Identify seller feedback sentiment
using AI
Below is a free classifier to identify seller feedback sentiment. Just input your text, and our AI will predict the sentiment of seller feedback - in just seconds.
API Access
import nyckel
credentials = nyckel.Credentials("YOUR_CLIENT_ID", "YOUR_CLIENT_SECRET")
nyckel.invoke("seller-feedback-sentiment", "your_text_here", credentials)
fetch('https://www.nyckel.com/v1/functions/seller-feedback-sentiment/invoke', {
method: 'POST',
headers: {
'Authorization': 'Bearer ' + 'YOUR_BEARER_TOKEN',
'Content-Type': 'application/json',
},
body: JSON.stringify(
{"data": "your_text_here"}
)
})
.then(response => response.json())
.then(data => console.log(data));
curl -X POST \
-H "Content-Type: application/json" \
-H "Authorization: Bearer YOUR_BEARER_TOKEN" \
-d '{"data": "your_text_here"}' \
https://www.nyckel.com/v1/functions/seller-feedback-sentiment/invoke
How this classifier works
To start, input the text that you'd like analyzed. Our AI tool will then predict the sentiment of seller feedback.
This pretrained text model uses a Nyckel-created dataset and has 20 labels, including Bad, Commendable, Dissatisfied, Excellent, Fair, Frustrated, Good, Happy, Mixed and Negative.
We'll also show a confidence score (the higher the number, the more confident the AI model is around the sentiment of seller feedback).
Whether you're just curious or building seller feedback sentiment detection into your application, we hope our classifier proves helpful.
Recommended Classifiers
Need to identify seller feedback sentiment at scale?
Get API or Zapier access to this classifier for free. It's perfect for:
- E-commerce Platform Improvement: This function can analyze seller feedback to determine overall customer sentiment, enabling e-commerce platforms to identify high-performing sellers and those needing support. By gaining insights into customer perceptions, the platform can implement training programs or improve seller guidelines to enhance user experience.
- Product Development Insights: Businesses can leverage sentiment analysis of seller feedback to inform product development decisions. By identifying common themes in positive and negative feedback, companies can prioritize product features or resolve issues that are affecting customer satisfaction.
- Market Reputation Management: Companies can monitor seller feedback sentiment to manage their market reputation proactively. By detecting negative sentiment early, they can take corrective actions to prevent long-term brand damage and maintain customer trust.
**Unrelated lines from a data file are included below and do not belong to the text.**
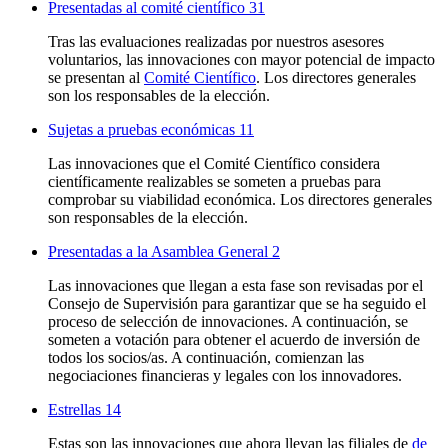
Presentadas al comité científico
31
Tras las evaluaciones realizadas por nuestros asesores
voluntarios, las innovaciones con mayor potencial de impacto
se presentan al
Comité Científico
. Los directores generales
son los responsables de la elección.
Sujetas a pruebas económicas
11
Las innovaciones que el Comité Científico considera
científicamente realizables se someten a pruebas para
comprobar su viabilidad económica. Los directores generales
son responsables de la elección.
Presentadas a la Asamblea General
2
Las innovaciones que llegan a esta fase son revisadas por el
Consejo de Supervisión para garantizar que se ha seguido el
proceso de selección de innovaciones. A continuación, se
someten a votación para obtener el acuerdo de inversión de
todos los socios/as. A continuación, comienzan las
negociaciones financieras y legales con los innovadores.
Estrellas
14
Estas son las innovaciones que ahora llevan las filiales de
de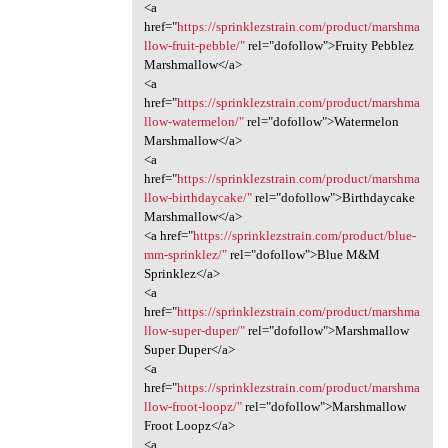
<a
href="
https://sprinklezstrain.com/product/marshma
llow-fruit-pebble/"
rel="dofollow">Fruity Pebblez
Marshmallow</a>
<a
href="
https://sprinklezstrain.com/product/marshma
llow-watermelon/"
rel="dofollow">Watermelon
Marshmallow</a>
<a
href="
https://sprinklezstrain.com/product/marshma
llow-birthdaycake/"
rel="dofollow">Birthdaycake
Marshmallow</a>
<a href="
https://sprinklezstrain.com/product/blue-
mm-sprinklez/"
rel="dofollow">Blue M&M
Sprinklez</a>
<a
href="
https://sprinklezstrain.com/product/marshma
llow-super-duper/"
rel="dofollow">Marshmallow
Super Duper</a>
<a
href="
https://sprinklezstrain.com/product/marshma
llow-froot-loopz/"
rel="dofollow">Marshmallow
Froot Loopz</a>
<a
- Vendor Selection and Performance Evaluation: Retailers can utilize sentiment analysis to evaluate the performance of their vendors based on seller feedback. By comparing sentiment scores, they can make informed decisions about which vendors to continue partnerships with or consider alternatives.
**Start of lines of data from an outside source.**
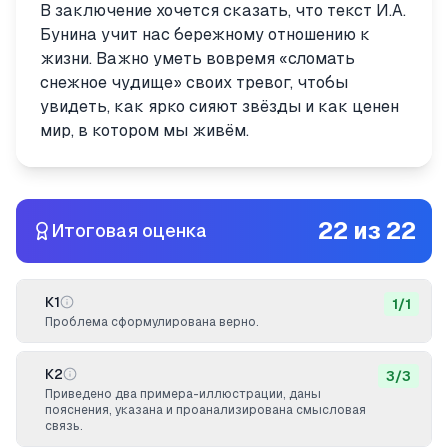
В заключение хочется сказать, что текст И.А.
Бунина учит нас бережному отношению к
жизни. Важно уметь вовремя «сломать
снежное чудище» своих тревог, чтобы
увидеть, как ярко сияют звёзды и как ценен
мир, в котором мы живём.
22
из
22
Итоговая оценка
К1
1
/
1
Проблема сформулирована верно.
К2
3
/
3
Приведено два примера-иллюстрации, даны
пояснения, указана и проанализирована смысловая
связь.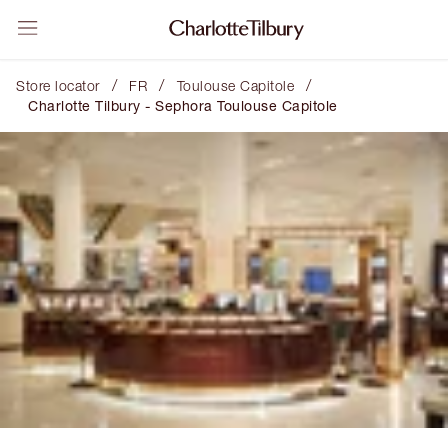
/
/
/
Store locator
FR
Toulouse Capitole
Charlotte Tilbury - Sephora Toulouse Capitole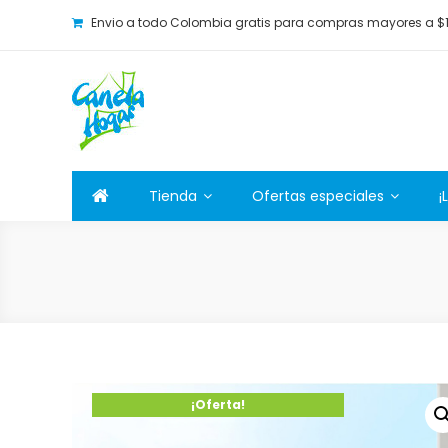
Envio a todo Colombia gratis para compras mayores a $
Canela Hogar
La tienda online para la familia. Tenemos los mejore
Tienda
Ofertas especiales
¡
¡Oferta!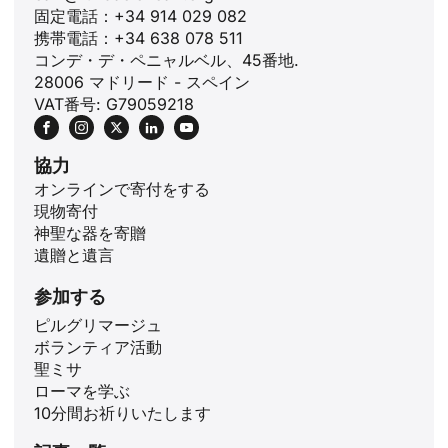
固定電話：+34 914 029 082
携帯電話：+34 638 078 511
コンデ・デ・ペニャルベル、45番地.
28006 マドリード - スペイン
VAT番号: G79059218
協力
オンラインで寄付をする
現物寄付
神聖な器を寄贈
遺贈と遺言
参加する
ピルグリマージュ
ボランティア活動
ID
聖ミサ
ローマを学ぶ
ZH
10分間お祈りいたします
PL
- Targeted Marketing Strategies: Businesses can tailor their marketing strategies based on the sentiment of seller feedback. Positive feedback can be highlighted in promotional materials, while strategies can be adjusted to address concerns raised in negative sentiment analysis, thereby driving more effective marketing campaigns.
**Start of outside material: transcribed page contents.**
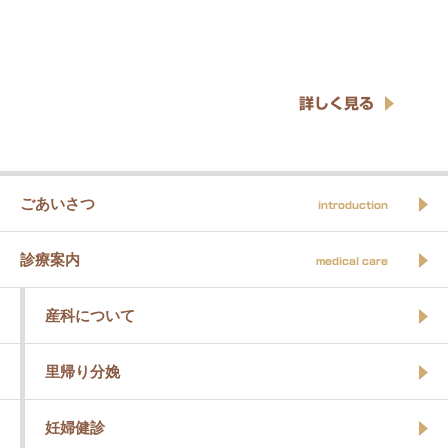
詳しく見る
ごあいさつ
introduction
診療案内
medical care
産科について
里帰り分娩
妊婦健診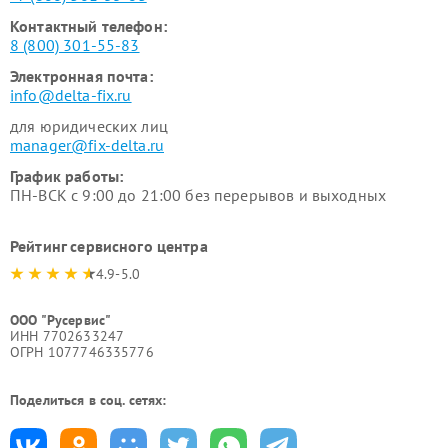
Контактный телефон:
8 (800) 301-55-83
Электронная почта:
info@delta-fix.ru
для юридических лиц
manager@fix-delta.ru
График работы:
ПН-ВСК с 9:00 до 21:00 без перерывов и выходных
Рейтинг сервисного центра
4.9-5.0
ООО "Русервис"
ИНН 7702633247
ОГРН 1077746335776
Поделиться в соц. сетях: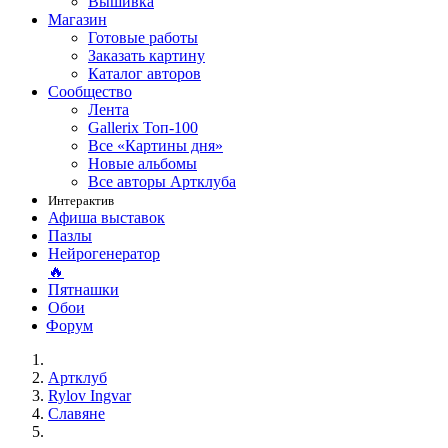
Вышивка
Магазин
Готовые работы
Заказать картину
Каталог авторов
Сообщество
Лента
Gallerix Топ-100
Все «Картины дня»
Новые альбомы
Все авторы Артклуба
Интерактив
Афиша выставок
Пазлы
Нейрогенератор
🔥
Пятнашки
Обои
Форум
Артклуб
Rylov Ingvar
Славяне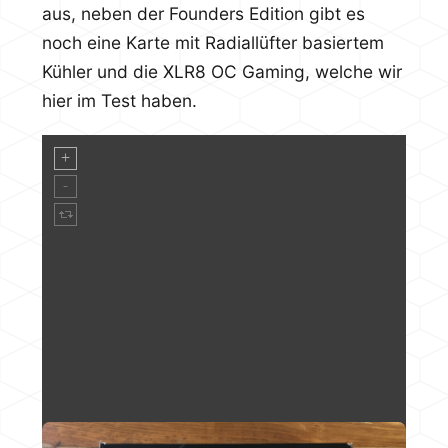
aus, neben der Founders Edition gibt es
noch eine Karte mit Radiallüfter basiertem
Kühler und die XLR8 OC Gaming, welche wir
hier im Test haben.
- Customer Support Enhancement: By analyzing seller feedback sentiment, companies can identify recurring issues or common complaints. This insight enables businesses to enhance their customer support functions by addressing specific problem areas, thus improving overall customer satisfaction.
- Training and Development for Sellers: E-commerce platforms can use sentiment analysis to identify training needs for sellers. By understanding feedback trends, they can design targeted training programs to help sellers improve their service quality, leading to better customer experiences and higher sales.